You live in our mornings, our bright African mornings,
your spirit rolls over the plains and peaks and valleys,
of this land that is still healing,

you live, comrade Vuyisile Mini!

You live.


The Struggles Continue…


The following account is taken from the South African History Online website ( :

Ben Turok, a previous co-accused of Mini’s in the 1956 Treason Trial, was serving a three-year term in Pretoria prison for MK activities at the time of Mini’s execution. He recalled the last moments of Mini’s (44), Khayinga’s (38) and Mkaba’s (35) lives in Sechaba, the official ANC journal:

“The last evening was devastatingly sad as the heroic occupants of the death cells communicated to the prison in gentle melancholy song that their end was near… It was late at night when the singing ceased, and the prison fell into uneasy silence. I was already awake when the singing began again in the early morning.
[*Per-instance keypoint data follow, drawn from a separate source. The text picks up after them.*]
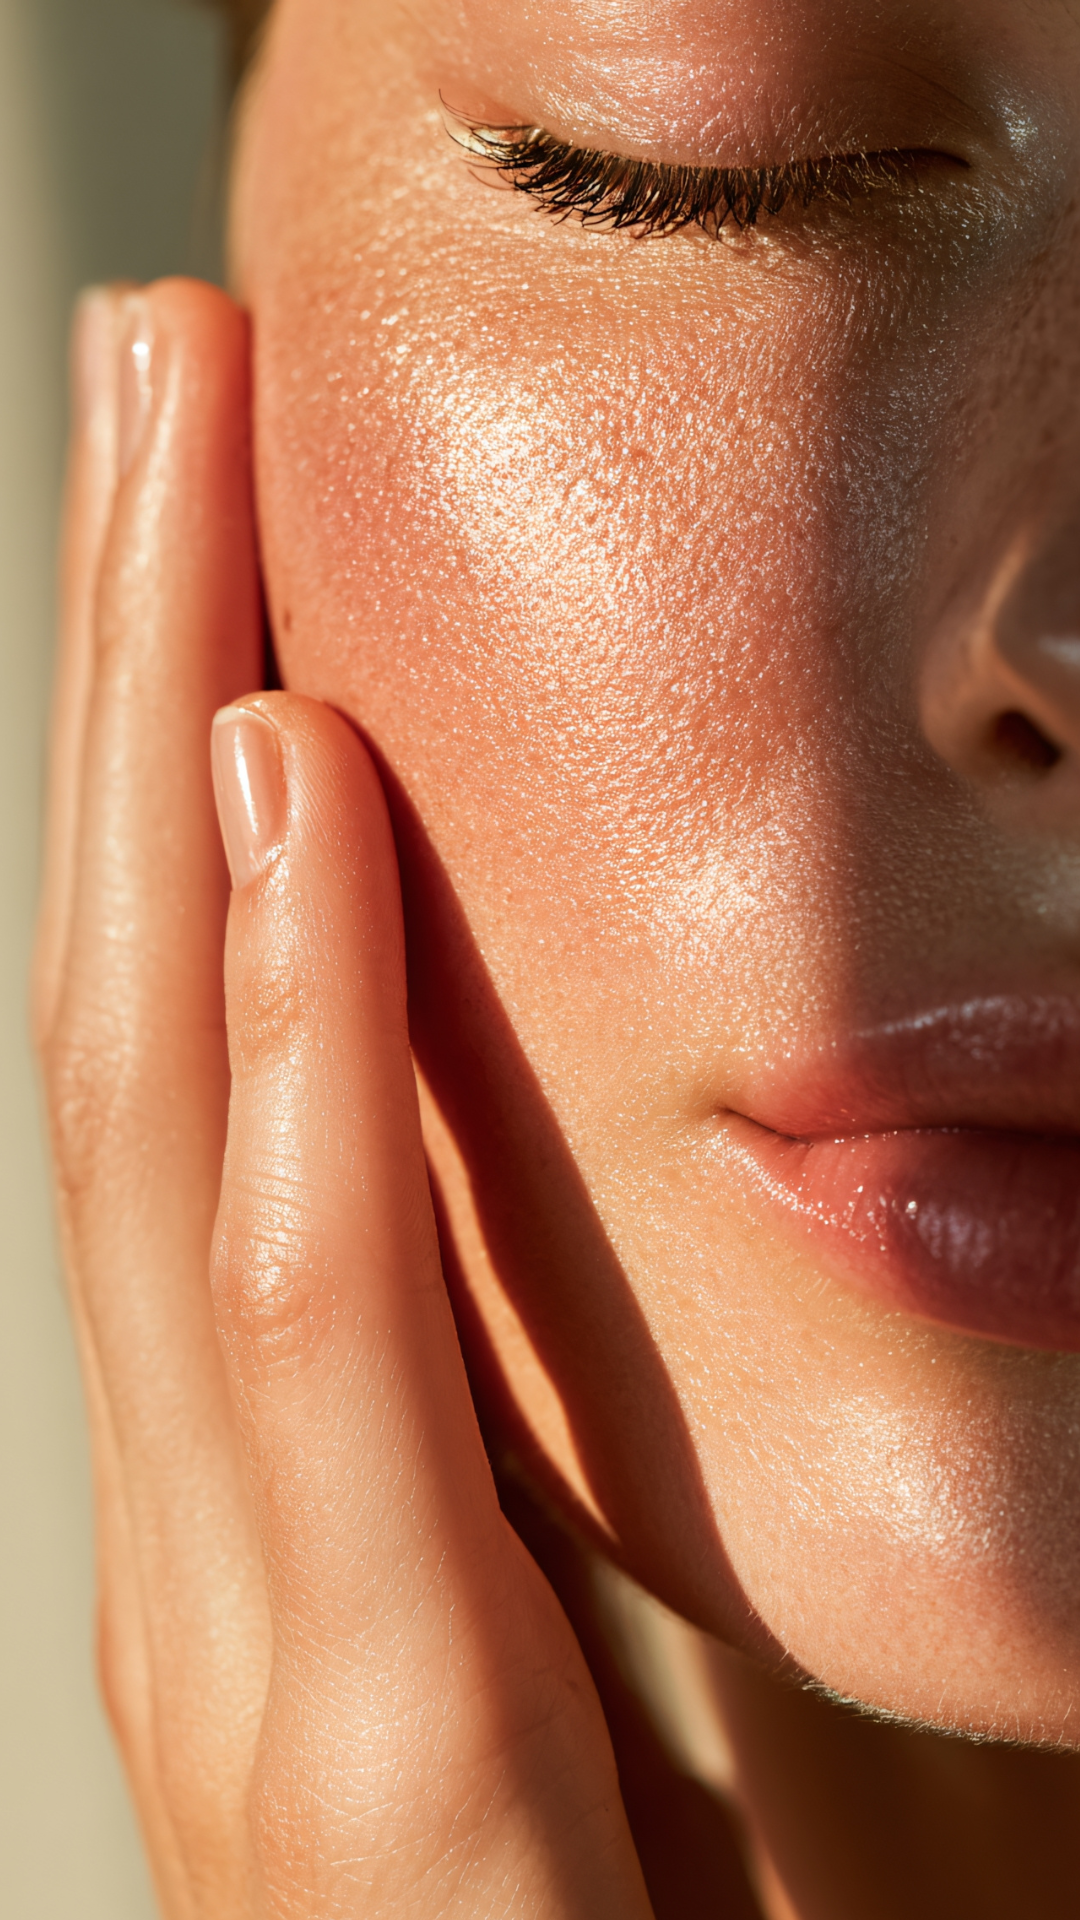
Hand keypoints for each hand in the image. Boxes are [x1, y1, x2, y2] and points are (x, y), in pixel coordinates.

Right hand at [34, 278, 651, 1918]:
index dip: (164, 758)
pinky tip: (295, 811)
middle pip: (128, 999)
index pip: (174, 1053)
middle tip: (150, 374)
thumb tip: (480, 1184)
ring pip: (160, 1103)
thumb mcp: (511, 1620)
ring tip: (180, 473)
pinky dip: (290, 1046)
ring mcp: (227, 1610)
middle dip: (134, 664)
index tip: (203, 515)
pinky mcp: (349, 1728)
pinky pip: (309, 1323)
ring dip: (174, 754)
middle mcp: (184, 1502)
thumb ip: (477, 1412)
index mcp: (232, 1477)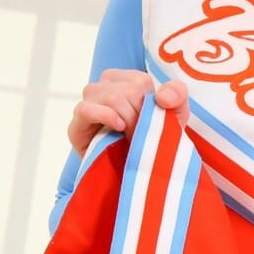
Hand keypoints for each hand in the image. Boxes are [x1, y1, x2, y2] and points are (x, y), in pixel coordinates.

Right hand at [67, 69, 190, 157]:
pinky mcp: (77, 125)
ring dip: (127, 120)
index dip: (150, 104)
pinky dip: (104, 116)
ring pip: (111, 97)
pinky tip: (118, 127)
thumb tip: (163, 96)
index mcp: (126, 80)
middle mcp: (104, 87)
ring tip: (131, 138)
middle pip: (127, 91)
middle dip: (139, 116)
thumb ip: (177, 95)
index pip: (140, 81)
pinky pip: (85, 109)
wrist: (139, 172)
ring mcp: (89, 103)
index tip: (152, 122)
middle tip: (141, 135)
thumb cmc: (155, 139)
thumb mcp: (175, 115)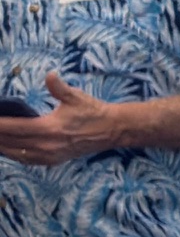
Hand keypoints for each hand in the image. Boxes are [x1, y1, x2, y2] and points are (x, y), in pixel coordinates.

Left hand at [0, 78, 131, 165]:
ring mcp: (49, 155)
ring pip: (15, 154)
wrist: (112, 130)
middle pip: (10, 142)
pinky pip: (26, 160)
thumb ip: (58, 87)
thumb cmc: (92, 111)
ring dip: (2, 146)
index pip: (14, 127)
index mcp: (49, 128)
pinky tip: (6, 148)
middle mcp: (46, 145)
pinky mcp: (53, 160)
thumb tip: (49, 75)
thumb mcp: (75, 96)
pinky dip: (13, 154)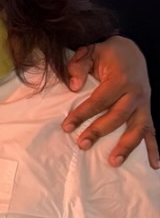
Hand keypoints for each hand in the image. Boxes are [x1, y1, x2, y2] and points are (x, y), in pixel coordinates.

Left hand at [63, 37, 158, 168]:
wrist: (132, 52)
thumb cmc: (107, 54)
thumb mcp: (90, 52)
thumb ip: (78, 66)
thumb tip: (74, 86)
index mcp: (120, 79)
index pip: (99, 100)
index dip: (82, 114)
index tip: (66, 127)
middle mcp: (136, 93)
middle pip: (117, 116)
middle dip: (99, 131)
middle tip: (82, 144)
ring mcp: (144, 104)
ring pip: (138, 128)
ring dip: (126, 146)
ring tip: (113, 162)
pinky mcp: (147, 111)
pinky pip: (153, 132)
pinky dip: (154, 149)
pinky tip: (154, 165)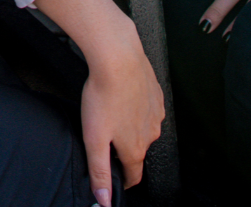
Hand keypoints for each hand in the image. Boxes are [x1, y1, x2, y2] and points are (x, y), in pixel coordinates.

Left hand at [80, 51, 165, 200]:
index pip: (134, 175)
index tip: (117, 179)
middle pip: (137, 151)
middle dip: (123, 150)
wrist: (118, 57)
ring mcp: (156, 113)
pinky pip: (147, 108)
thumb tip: (104, 200)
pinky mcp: (156, 94)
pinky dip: (136, 107)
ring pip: (143, 128)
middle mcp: (151, 133)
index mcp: (136, 148)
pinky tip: (123, 98)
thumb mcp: (94, 139)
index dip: (123, 179)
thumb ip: (99, 171)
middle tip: (106, 138)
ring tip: (112, 115)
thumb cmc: (104, 95)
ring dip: (130, 127)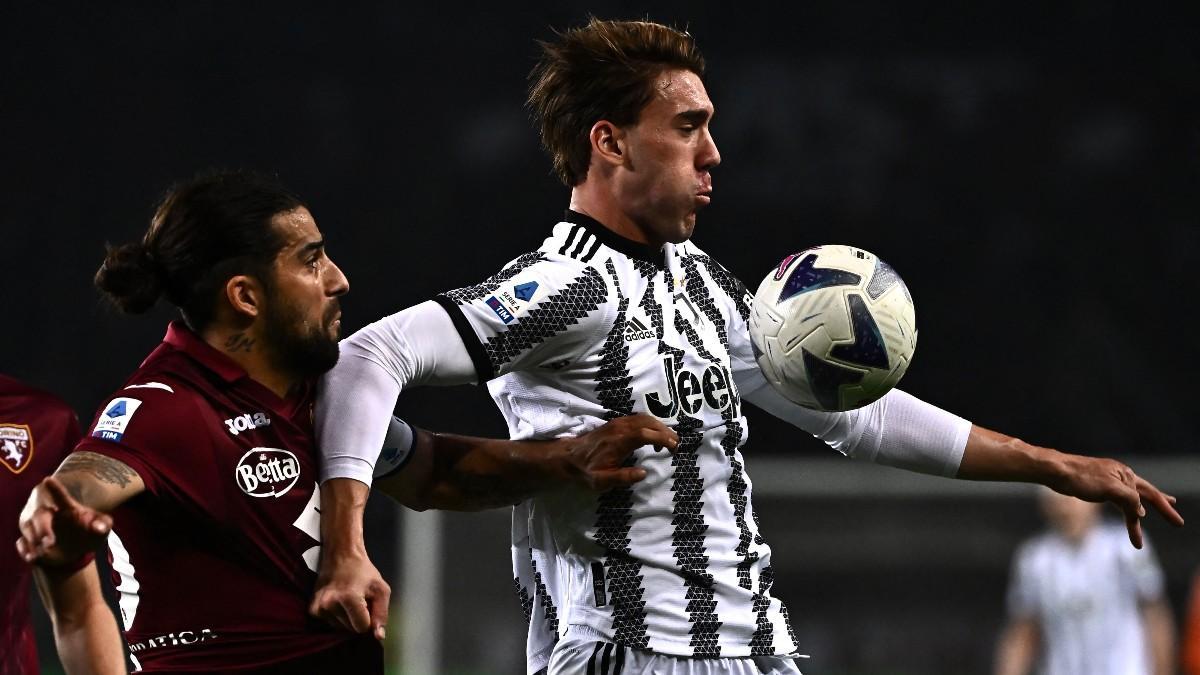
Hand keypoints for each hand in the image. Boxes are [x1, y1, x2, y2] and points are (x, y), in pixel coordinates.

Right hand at [16, 477, 111, 566]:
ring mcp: (35, 527)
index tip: (48, 480)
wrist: (74, 552)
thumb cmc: (88, 533)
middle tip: (49, 541)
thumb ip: (103, 525)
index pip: (61, 496)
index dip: (55, 489)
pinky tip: (33, 557)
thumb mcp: (101, 528)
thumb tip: (99, 528)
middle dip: (42, 527)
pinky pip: (21, 543)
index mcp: (67, 506)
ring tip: (43, 552)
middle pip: (39, 514)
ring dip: (33, 540)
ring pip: (27, 527)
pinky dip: (25, 549)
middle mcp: (48, 513)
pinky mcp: (27, 541)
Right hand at [309, 551, 389, 639]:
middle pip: (350, 630)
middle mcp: (329, 604)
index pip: (362, 628)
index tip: (367, 604)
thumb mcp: (381, 589)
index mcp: (348, 598)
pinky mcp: (312, 610)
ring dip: (347, 618)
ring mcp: (318, 608)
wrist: (340, 556)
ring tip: (348, 599)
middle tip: (358, 599)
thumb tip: (378, 637)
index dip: (369, 619)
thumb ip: (382, 614)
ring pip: (340, 628)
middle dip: (357, 618)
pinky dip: (336, 617)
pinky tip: (338, 602)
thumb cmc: (364, 572)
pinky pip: (330, 624)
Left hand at [561, 414, 678, 490]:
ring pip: (644, 418)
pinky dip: (651, 424)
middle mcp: (619, 427)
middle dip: (666, 431)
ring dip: (659, 427)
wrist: (568, 457)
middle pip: (648, 422)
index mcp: (618, 441)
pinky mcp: (616, 423)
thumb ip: (622, 477)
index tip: (673, 447)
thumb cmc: (586, 471)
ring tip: (668, 441)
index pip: (645, 434)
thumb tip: (643, 473)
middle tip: (676, 445)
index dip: (662, 438)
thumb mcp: (602, 481)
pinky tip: (653, 436)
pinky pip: (638, 418)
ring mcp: (617, 423)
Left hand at [1052, 455, 1183, 547]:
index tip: (1178, 523)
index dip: (1166, 510)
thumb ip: (1129, 500)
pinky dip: (1125, 510)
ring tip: (1143, 529)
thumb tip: (1140, 512)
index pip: (1151, 494)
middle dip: (1160, 508)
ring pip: (1129, 502)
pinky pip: (1118, 501)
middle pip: (1145, 495)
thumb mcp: (1110, 489)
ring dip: (1136, 517)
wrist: (1056, 471)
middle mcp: (1121, 476)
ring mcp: (1109, 482)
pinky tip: (1130, 514)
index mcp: (1126, 475)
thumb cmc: (1081, 478)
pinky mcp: (1098, 487)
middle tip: (1176, 521)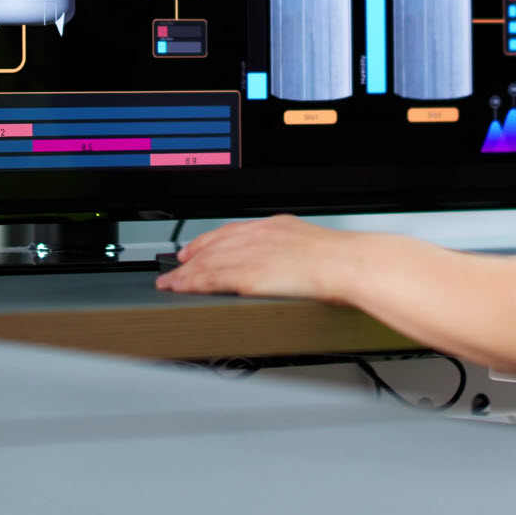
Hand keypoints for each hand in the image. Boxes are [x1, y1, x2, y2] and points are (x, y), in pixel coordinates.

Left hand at [154, 214, 359, 301]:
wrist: (346, 263)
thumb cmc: (340, 258)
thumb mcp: (311, 242)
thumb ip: (293, 249)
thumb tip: (293, 261)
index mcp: (273, 226)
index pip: (230, 231)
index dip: (208, 241)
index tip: (195, 249)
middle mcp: (257, 236)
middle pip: (213, 246)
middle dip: (191, 257)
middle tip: (175, 266)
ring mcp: (250, 255)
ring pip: (207, 263)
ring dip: (184, 274)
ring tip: (169, 282)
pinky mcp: (248, 276)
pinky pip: (212, 280)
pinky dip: (192, 284)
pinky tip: (182, 288)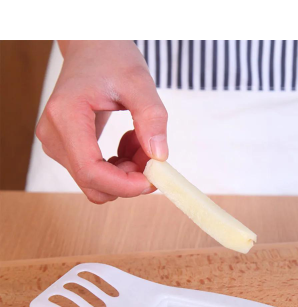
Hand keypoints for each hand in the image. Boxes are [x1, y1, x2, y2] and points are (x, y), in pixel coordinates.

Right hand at [36, 41, 167, 202]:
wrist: (92, 47)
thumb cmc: (111, 57)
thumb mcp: (139, 81)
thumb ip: (152, 118)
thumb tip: (159, 157)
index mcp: (66, 115)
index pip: (90, 170)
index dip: (123, 185)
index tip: (152, 180)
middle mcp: (53, 135)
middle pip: (92, 183)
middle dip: (128, 180)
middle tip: (152, 156)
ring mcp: (56, 144)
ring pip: (97, 183)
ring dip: (126, 173)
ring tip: (140, 139)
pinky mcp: (65, 149)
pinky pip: (95, 174)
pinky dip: (119, 167)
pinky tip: (129, 141)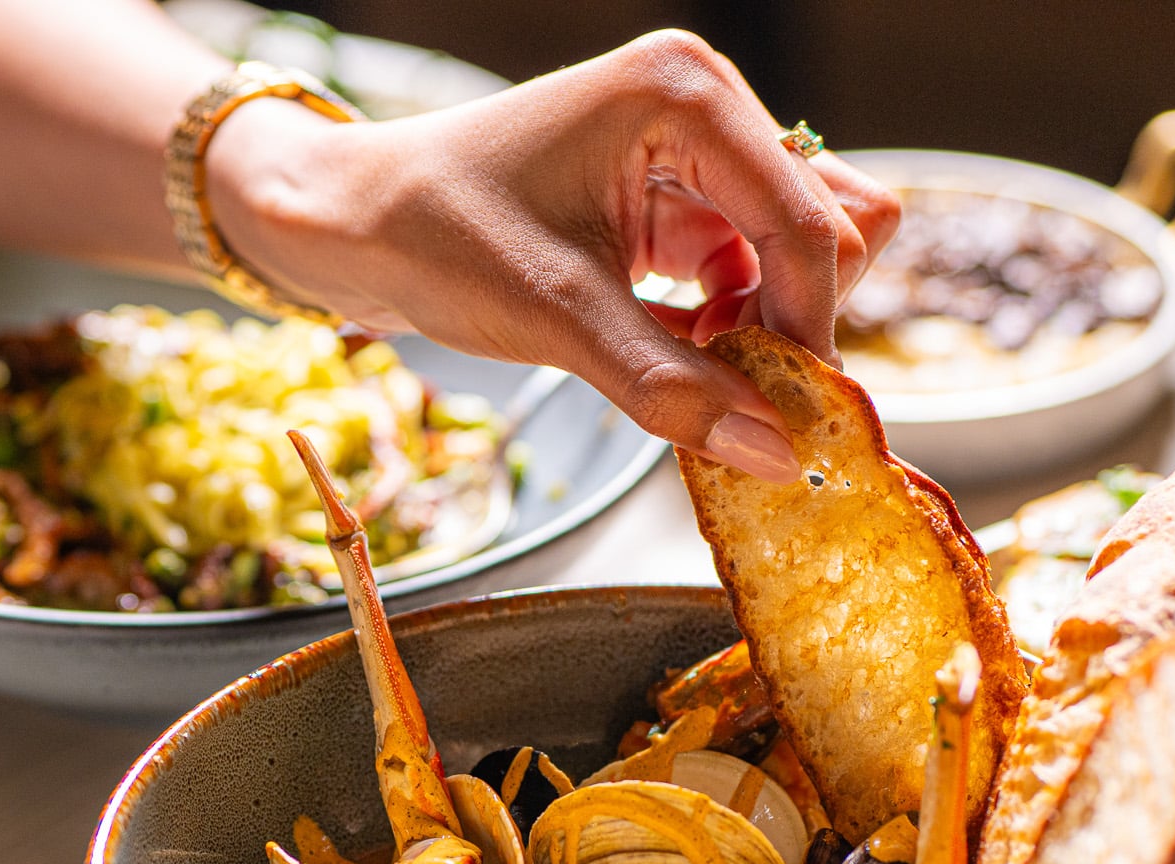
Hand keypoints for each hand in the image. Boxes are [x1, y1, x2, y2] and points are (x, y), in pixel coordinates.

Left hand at [209, 30, 899, 482]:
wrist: (346, 223)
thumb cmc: (430, 234)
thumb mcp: (557, 319)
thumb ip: (672, 389)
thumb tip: (774, 456)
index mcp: (684, 95)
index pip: (807, 220)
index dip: (811, 327)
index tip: (798, 419)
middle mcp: (703, 107)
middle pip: (828, 223)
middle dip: (792, 317)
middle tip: (733, 389)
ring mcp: (691, 153)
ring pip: (794, 250)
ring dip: (764, 324)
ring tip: (694, 371)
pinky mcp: (671, 201)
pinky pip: (746, 269)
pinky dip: (730, 326)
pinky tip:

Once again the excruciatingly beautiful music floated through the barred windows, echoing round the brick exercise yard, losing itself in the vast prison yards.

And then, unexpectedly, the voice of Vuyisile Mini came roaring down the hushed passages. Evidently standing on a stool, with his face reaching up to a barred vent in his cell, his unmistakable bass voice was enunciating his final message in Xhosa to the world he was leaving. In a voice charged with emotion but stubbornly defiant he spoke of the struggle waged by the African National Congress and of his absolute conviction of the victory to come. And then it was Khayinga`s turn, followed by Mkaba, as they too defied all prison rules to shout out their valedictions. Soon after, I heard the door of their cell being opened. Murmuring voices reached my straining ears, and then the three martyrs broke into a final poignant melody which seemed to fill the whole prison with sound and then gradually faded away into the distant depths of the condemned section.”

Mini’s unmistakable bass voice, ringing out loud and clear, sent his final message in Xhosa to the world he was leaving. Charged with emotion, but stubbornly defiant, he spoke of the struggle and of his absolute conviction of the victory to come. After his 1964 execution, Mini was secretly buried in a pauper’s grave at Rebecca Street Cemetery in Pretoria.

Mini is remembered not only for how many unions and workers he organised but, as Luckhardt & Wall put it, “more importantly for the spirit and dedication they brought to the struggle.” To honour his stand, the ANC Mission Office in Tanzania opened a Furniture factory that was known as the Vuyisile Mini Factory (VMF). In addition many of the songs sung by the freedom fighters of today are Mini’s compositions. The bodies of Mini, Khayinga and Mkaba were exhumed in 1998 at Rebecca Street Cemetery in Pretoria and he was given a heroes funeral in Port Elizabeth.